Nos detuvimos en un café. Intercambiamos historias sobre las locuras de nuestros viajes: él, intentando aprender a tejer cestos en Chiang Mai; yo, probando un bánh mì con diez veces la cantidad de cilantro que una persona normal debería consumir. Descubrimos que ambos estábamos en nuestros respectivos “años sabáticos de huida”, buscando reescribir nuestras vidas lejos de las expectativas del mundo.

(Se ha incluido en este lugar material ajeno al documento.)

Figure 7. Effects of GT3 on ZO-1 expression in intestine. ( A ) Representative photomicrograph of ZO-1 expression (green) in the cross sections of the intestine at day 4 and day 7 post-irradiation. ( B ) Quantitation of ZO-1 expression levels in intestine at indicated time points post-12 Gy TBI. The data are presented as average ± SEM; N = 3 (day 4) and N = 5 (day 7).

—Mira —dijo él, bebiendo su café con huevo. —Ambos estamos aquí para reinventarnos, ¿verdad? Y las etiquetas son un peso. Propongo un juego.
—¿Un juego?
—Sí. Viajamos ligeros. Sin nombres. Si el universo quiere que volvamos a encontrarnos, la segunda vez nos daremos nuestros nombres falsos. Si coincidimos una tercera vez, es el destino, y nos damos nuestros nombres reales. ¿Aceptas?
Me encantó la idea. Era el caos puro y divertido. —Acepto. Pero necesito saber una cosa. ¿Cómo te llamo en mi cabeza?

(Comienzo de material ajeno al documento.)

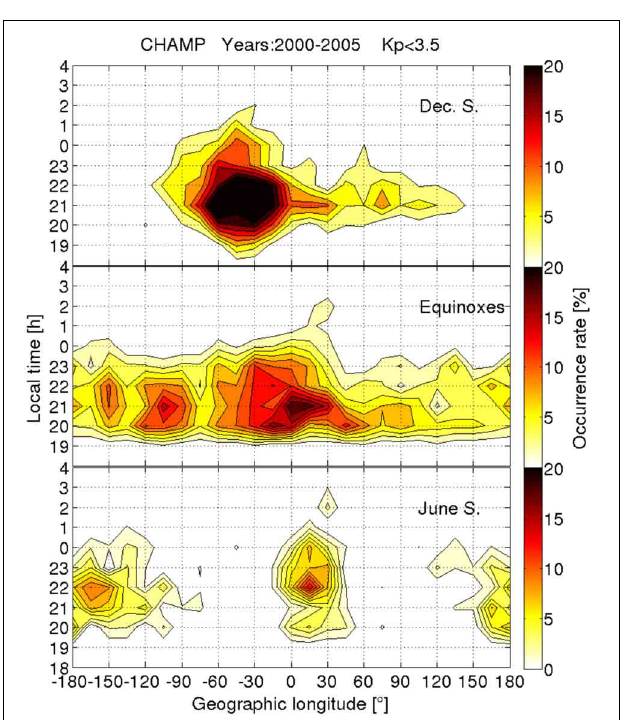
FIGURE 3 | Longitudinal variation of the local time dependence of plasma fine structures separately for the three Lloyd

Él pensó por un momento. —Llámame “Cazador”. Porque, aparentemente, cazo momentos embarazosos. ¿Y yo a ti?
—Llámame P —dije, sintiendo un pequeño pinchazo de nostalgia, pero decidiendo darle un nuevo significado. —Por... Piel de Elefante. Porque ya nada me afecta.
En Corea del Sur, Dos meses y cinco países después, me encontraba en Seúl, Corea del Sur. Había cambiado el calor pegajoso de Tailandia por el ritmo frenético y futurista de Gangnam. Estaba en la Biblioteca Starfield, un laberinto de estanterías de 13 metros de altura, sintiéndome minúscula entre tanto conocimiento.
Estaba absorta, intentando traducir la sinopsis de un libro de ficción coreana, cuando escuché una tos familiar.
—Perdona, Piel de Elefante, pero te ves muy inmersa en esa... novela de fantasía sobre un dragón y un empresario inmobiliario.
Me di la vuelta. Allí estaba. “Cazador”. Llevaba un gorro de lana ridículo y un mapa turístico tan grande que parecía un ala delta. Mi corazón dio un brinco, no de romance, sino de la pura y deliciosa incredulidad.
—¡No puede ser! —Exclamé, en voz demasiado alta para el silencio de la biblioteca.
—Tercer continente, ¿quién lo diría? Yo pensé que te habías quedado en alguna playa de Filipinas enseñando yoga a turistas despistados como tú.
—¿Yo? ¿Quién será la despistada aquí?